A Nagasaki, le chef de l’ONU s’est rendu à la cathédrale Urakami. « Un symbole de la résilience et de la renaissance de cette ville inspirante », a-t-il dit sur son compte Twitter.

Le Secrétaire général a rencontré les Hibakushas, ces survivants japonais des bombardements atomiques sur Hiroshima (6 août 1945) et Nagasaki (9 août 1945), dont la voix est porteuse d’un message fondamental de paix. « ‘Plus de Nagasaki, plus jamais d’Hiroshima, plus aucun hibakusha ne sont nécessaires’ est aussi le message des Nations Unies », a dit M. Guterres, rendant hommage à la résilience du peuple japonais 73 ans après les explosions des deux bombes atomiques.

« Je ferai tout ce qui est en mon pouvoir pour soutenir leur message au monde : plus d’Hiroshimas, plus de Nagasakis », a dit le chef de l"ONU, rappelant que sa nouvelle initiative sur le désarmement lancée en mai dernier a Genève a pour objectif central d’aboutir à « un monde totalement exempt d’armes nucléaires ».

« Le Japon est un pilier fondamental du multilatéralisme dans le monde d'aujourd'hui »

Lors de sa visite au Japon, António Guterres a salué le leadership de Tokyo au sein des Nations Unies.

« Le Japon est un pilier fondamental du multilatéralisme dans le monde d'aujourd'hui. Le Japon est un fervent partisan des Nations Unies et je tiens à exprimer ma profonde gratitude et mon admiration pour cela », a déclaré le Secrétaire général aux côtés du Premier Ministre Shinzo Abe.

M. Guterres a tenu à exprimer sa profonde gratitude envers le leadership japonais en matière de désarmement, mais aussi dans la mise en œuvre des objectifs de développement durable (OOD), dans la lutte contre le changement climatique, dans la promotion des droits de l'homme et dans tous les aspects des activités des Nations Unies.

« Je suis sûr que la présidence japonaise du G20 sera une étape importante, également en ce qui concerne la mise en œuvre des ODD », a dit le chef de l’ONU, alors que Tokyo s’apprête à présider cette conférence diplomatique réunissant pays industrialisés et émergents. Pour M. Guterres, le leadership japonais sur la scène internationale est également crucial dans la lutte contre le changement climatique, « qui pour le moment progresse plus vite que nous ». « Et le typhon qui arrive en est probablement la preuve ! », a dit le chef de l’ONU alors qu'un cyclone tropical s’abbattait sur la région de la capitale japonaise.

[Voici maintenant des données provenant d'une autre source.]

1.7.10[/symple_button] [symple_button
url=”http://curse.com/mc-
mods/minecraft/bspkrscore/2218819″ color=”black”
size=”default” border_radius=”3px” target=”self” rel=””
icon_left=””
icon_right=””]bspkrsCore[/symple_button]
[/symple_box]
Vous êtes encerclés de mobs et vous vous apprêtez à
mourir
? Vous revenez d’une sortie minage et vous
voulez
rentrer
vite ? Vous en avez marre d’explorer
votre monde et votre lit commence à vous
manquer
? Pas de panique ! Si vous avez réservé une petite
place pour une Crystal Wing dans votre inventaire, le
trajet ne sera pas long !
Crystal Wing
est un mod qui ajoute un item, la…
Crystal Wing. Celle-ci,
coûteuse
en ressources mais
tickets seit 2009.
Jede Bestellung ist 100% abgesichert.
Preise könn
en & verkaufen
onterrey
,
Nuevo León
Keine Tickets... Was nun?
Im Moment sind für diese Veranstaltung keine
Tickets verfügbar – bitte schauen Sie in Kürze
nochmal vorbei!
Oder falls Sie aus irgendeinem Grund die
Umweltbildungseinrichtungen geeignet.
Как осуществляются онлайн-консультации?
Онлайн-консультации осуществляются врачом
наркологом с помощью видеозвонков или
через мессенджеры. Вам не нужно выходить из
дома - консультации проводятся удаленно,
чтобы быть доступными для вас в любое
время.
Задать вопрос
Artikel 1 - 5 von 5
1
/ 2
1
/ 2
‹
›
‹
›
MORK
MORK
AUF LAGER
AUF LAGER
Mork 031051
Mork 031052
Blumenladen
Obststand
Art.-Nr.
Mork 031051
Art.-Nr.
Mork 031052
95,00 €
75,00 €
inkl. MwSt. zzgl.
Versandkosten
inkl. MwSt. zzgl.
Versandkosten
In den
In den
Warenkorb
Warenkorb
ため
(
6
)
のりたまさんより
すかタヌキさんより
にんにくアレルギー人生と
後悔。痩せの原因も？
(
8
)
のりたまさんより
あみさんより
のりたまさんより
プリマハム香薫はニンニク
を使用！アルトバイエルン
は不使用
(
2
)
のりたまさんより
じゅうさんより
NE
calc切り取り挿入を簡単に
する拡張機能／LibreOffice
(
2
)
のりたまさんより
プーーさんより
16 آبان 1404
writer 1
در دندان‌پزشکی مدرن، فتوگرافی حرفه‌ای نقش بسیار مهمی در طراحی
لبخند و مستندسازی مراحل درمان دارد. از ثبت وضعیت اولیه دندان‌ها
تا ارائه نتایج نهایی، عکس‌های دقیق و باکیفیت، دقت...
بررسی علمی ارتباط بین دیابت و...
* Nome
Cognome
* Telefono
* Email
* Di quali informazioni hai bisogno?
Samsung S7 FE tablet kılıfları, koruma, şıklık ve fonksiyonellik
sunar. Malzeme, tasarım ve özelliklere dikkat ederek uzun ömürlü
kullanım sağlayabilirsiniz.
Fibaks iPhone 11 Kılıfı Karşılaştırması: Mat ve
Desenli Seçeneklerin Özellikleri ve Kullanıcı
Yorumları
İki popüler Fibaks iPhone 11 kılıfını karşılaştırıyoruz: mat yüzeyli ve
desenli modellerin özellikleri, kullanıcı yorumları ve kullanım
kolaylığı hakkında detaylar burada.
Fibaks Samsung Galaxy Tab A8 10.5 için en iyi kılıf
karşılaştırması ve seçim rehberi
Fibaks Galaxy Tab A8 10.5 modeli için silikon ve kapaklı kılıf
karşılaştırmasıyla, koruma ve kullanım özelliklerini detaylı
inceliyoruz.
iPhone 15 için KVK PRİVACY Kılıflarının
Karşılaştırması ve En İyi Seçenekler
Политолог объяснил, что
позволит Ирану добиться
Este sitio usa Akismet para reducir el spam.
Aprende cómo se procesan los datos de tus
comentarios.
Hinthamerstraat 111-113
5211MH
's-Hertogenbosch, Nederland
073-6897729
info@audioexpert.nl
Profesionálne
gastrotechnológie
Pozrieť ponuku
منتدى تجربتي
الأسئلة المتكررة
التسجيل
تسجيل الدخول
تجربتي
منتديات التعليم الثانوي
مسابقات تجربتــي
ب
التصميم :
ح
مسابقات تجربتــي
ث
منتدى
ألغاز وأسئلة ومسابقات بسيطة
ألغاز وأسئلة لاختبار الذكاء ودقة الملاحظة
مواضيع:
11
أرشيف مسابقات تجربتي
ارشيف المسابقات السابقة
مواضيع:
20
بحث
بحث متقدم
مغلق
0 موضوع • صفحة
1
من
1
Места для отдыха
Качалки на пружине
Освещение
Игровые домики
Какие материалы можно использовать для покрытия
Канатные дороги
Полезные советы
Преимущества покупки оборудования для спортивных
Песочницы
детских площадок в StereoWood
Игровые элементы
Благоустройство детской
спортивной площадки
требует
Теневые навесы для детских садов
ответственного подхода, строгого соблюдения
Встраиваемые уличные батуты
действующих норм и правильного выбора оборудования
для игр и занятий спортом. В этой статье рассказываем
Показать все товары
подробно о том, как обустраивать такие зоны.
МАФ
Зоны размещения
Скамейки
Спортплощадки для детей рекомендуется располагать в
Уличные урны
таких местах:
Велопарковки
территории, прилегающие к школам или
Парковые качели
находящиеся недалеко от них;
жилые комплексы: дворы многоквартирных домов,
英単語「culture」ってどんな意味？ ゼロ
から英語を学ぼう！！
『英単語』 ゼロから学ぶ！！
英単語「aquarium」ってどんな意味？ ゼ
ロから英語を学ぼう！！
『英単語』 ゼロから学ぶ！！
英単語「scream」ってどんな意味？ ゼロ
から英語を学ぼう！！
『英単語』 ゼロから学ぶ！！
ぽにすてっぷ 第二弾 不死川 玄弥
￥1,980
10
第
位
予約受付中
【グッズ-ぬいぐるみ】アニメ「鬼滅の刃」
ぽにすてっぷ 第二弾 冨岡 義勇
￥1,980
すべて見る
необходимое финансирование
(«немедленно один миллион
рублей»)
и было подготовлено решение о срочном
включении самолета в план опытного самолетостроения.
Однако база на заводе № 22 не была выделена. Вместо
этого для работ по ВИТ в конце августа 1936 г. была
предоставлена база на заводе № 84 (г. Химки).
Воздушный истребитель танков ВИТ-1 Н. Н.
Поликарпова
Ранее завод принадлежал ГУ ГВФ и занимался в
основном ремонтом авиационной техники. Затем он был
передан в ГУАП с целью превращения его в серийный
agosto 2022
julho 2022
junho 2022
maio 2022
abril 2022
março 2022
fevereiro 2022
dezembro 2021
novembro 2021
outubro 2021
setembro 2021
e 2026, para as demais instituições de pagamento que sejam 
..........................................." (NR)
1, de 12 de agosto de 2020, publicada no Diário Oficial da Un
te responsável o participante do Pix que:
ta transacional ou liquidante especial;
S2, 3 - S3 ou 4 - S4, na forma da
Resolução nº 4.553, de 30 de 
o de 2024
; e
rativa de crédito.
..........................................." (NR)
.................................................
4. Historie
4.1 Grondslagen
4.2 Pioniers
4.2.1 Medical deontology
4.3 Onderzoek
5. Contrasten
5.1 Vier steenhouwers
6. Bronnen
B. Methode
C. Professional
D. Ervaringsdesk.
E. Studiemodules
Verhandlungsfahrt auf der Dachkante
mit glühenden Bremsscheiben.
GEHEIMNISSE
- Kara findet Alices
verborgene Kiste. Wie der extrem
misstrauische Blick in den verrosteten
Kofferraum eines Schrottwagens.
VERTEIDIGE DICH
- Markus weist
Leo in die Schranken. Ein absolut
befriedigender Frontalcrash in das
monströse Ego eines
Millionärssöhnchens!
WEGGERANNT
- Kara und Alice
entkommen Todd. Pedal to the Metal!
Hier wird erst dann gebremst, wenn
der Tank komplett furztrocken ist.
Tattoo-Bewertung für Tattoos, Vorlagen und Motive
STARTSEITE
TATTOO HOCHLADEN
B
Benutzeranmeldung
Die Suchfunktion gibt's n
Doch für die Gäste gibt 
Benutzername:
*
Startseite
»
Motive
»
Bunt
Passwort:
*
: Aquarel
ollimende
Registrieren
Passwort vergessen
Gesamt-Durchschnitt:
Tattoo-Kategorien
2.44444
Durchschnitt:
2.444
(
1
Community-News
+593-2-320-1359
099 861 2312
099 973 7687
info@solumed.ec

Avec plus de 260 millions de dollars apportés en 2018, le Japon demeure le second contributeur au budget régulier de l’ONU. « Avec le soutien des Japonais, je reste totalement attaché à la réforme des Nations Unies et je suis également entièrement d’accord pour dire qu’aucune réforme des Nations Unies ne serait complète sans une réforme du Conseil de sécurité pour garantir pleinement sa légitimité et son efficacité », a dit le chef de l’ONU.